(SUPPLIED TEXT)
I prefer simple ideas, but I’ve worked on a few tough ones also. My Michael Jordan wall ball was super simple [a basketball hoop attached to a cut out of Michael Jordan, all of which was attached to a door]. I licensed the idea almost overnight and received royalties for ten years. It was a great product for me to start off with because it was so simple, required very little research and the manufacturing was easy. My spin label invention is much more complicated and after many years and millions of labels, I’m still working on getting it to where I want it to be.
My best advice is to make your first idea a simple one, so you can go through the whole process of selling an idea. Then work on the harder ones after you’ve gotten a little experience under your belt.
-Who do you call at companies when you try to license a new idea?
Sales guys are great, but my first choice is the marketing manager of a product line at the company that would easily understand your invention. Avoid purchasing. [Note from Tim: Find the manufacturers' names by browsing the relevant categories in a department store, or online at a place like Amazon.]
For example, if you have a new comfortable grip hammer innovation, call and ask for the “marketing manager of the easy comfort grip hammer line” at Stanley. Use the product line name when you call. It’ll sound like you know exactly whom you are calling for. I think you get the idea. This is just one of many tricks I use to get into the decision makers at companies. If this doesn’t work, there are many other tricks you can use to get your idea in front of a decision maker.
You can license almost anything. You just need a new product benefit and some IP (Patent, Copyright or Trademark). In some industries like the toy industry, you don’t even need any IP.
However, I wouldn’t recommend licensing toys. It’s too competitive. You might have to show 200 ideas before you get interest in even one. I don’t like those numbers.
I prefer to sell ideas to industries that don’t see so many new ideas each year. I’m talking about industries that don’t currently have many innovative new products. The packaging industry is one of these industries.
I licensed my spin label invention to a packaging company. They thought I was a genius. I’m not a genius. I’m just more creative than they are, and they don’t see many new ideas.
I guess my little secret tip for you to contemplate is to consider coming up with new ideas in industries that may be a little stale. You won’t have much competition and they’ll think you are brilliant. [Note from Tim: a good method for examining industries is to browse categories or departments in a store like Wal-Mart and look for products that haven't changed in a long time, or those where most products are nearly identical. Can you reinvigorate a commodity with a small tweak?]
-Do you have any words of advice regarding negotiating for those new to licensing ideas?
The ability to hold back information and dole it out in small intriguing bits and pieces is a critical part of my approach. It works almost every time. And more importantly, it keeps the dialog going. Once the dialog stops, the deal slows down and fizzles out.

(Chart comprehension data)

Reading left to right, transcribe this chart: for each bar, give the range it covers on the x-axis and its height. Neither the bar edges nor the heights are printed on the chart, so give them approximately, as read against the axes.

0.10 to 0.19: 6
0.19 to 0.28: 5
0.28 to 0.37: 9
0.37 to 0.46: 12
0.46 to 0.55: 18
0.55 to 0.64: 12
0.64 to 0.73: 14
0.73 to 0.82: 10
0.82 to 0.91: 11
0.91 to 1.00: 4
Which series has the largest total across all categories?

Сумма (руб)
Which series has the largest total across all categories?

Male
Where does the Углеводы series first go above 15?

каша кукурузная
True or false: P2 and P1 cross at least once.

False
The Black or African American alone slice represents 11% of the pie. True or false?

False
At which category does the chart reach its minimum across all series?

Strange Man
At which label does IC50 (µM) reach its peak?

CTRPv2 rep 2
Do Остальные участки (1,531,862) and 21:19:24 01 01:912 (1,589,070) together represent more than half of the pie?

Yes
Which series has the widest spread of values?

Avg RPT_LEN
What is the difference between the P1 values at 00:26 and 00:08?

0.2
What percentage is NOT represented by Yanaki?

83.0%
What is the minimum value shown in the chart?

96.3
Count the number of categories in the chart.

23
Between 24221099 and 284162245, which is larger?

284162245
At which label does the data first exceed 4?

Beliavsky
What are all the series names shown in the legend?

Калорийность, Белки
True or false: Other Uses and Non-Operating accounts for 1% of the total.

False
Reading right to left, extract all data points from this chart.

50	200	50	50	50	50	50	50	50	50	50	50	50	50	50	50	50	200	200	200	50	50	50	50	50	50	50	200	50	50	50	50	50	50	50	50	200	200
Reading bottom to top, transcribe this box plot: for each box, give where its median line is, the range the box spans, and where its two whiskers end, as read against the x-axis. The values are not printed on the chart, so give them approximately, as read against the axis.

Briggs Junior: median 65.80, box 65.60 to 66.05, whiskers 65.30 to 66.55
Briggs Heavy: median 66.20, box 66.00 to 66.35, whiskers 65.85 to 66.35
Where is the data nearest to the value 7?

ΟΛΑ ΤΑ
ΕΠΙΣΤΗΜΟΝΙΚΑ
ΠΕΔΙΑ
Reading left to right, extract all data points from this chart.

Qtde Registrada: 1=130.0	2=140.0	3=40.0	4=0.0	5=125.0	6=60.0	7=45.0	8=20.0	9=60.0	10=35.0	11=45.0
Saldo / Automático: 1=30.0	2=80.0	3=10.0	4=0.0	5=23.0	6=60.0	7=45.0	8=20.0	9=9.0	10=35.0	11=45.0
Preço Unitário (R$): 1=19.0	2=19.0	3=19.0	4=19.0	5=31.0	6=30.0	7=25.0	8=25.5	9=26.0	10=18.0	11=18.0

(PROBLEMS TO WORK ON)
A: Write out the passage of the licensing interview starting with "I prefer simple" and going on through "under your belt.".
B: According to the licensing interview, who is the interviewee's first choice to call at a company when trying to license a new idea?
C: Carry the interview on licensing ideas forward from its final sentence.

(ANSWERS FOR EACH ITEM)
A:
I prefer simple ideas, but I’ve worked on a few tough ones also. My Michael Jordan wall ball was super simple [a basketball hoop attached to a cut out of Michael Jordan, all of which was attached to a door]. I licensed the idea almost overnight and received royalties for ten years. It was a great product for me to start off with because it was so simple, required very little research and the manufacturing was easy. My spin label invention is much more complicated and after many years and millions of labels, I’m still working on getting it to where I want it to be.
My best advice is to make your first idea a simple one, so you can go through the whole process of selling an idea. Then work on the harder ones after you’ve gotten a little experience under your belt.

B: The marketing manager of a product line at the company that would easily understand the invention.

C:
If you keep the dialog going with a manufacturer, you’re more likely to close the deal. So don’t give them all the information up front. The manufacturer has no reason to call you back if you give them everything up front.
This is one of the biggest mistakes I see inventors make. They give up to much to soon and don’t know how to keep a dialog going with a manufacturer. [Tim's note: Don't oversell. This is as true for PR as it is for licensing -- the goal isn't to sell in one call, it's to get a second conversation or spark questions that lead towards a deal.]
Odds and Ends: Hacking Japan and Living Like a Rockstar in Tokyo
A number of you have asked me to do a “How to Live Like a Rockstar in Tokyo” post like the how-to article I wrote for living large on little in Buenos Aires. Now you can get some of my top picks and tricks for Tokyo. I have a series of sidebars called “Tokyo Tips” in the debut issue of Everywhere magazine, which is out now. It’s a gorgeous magazine and one of the best I’ve seen in the travel genre. It should be available starting today in most bookstores.
I first met Stephen Key in 2001. Two months later, I used a few recommendations of his — shared over the customary gin tonic — to help a friend double overseas sales in less than two weeks in New Zealand and Australia.
How? Licensing. It can be a beautifully elegant model.
Stephen is somewhat famous in inventing circles for two reasons. First, he consistently earns millions of dollars licensing his ideas to companies like Disney, Nestle, and Coca-Cola. Second, he is fast. It seldom takes him more than three weeks to go from idea to a signed deal.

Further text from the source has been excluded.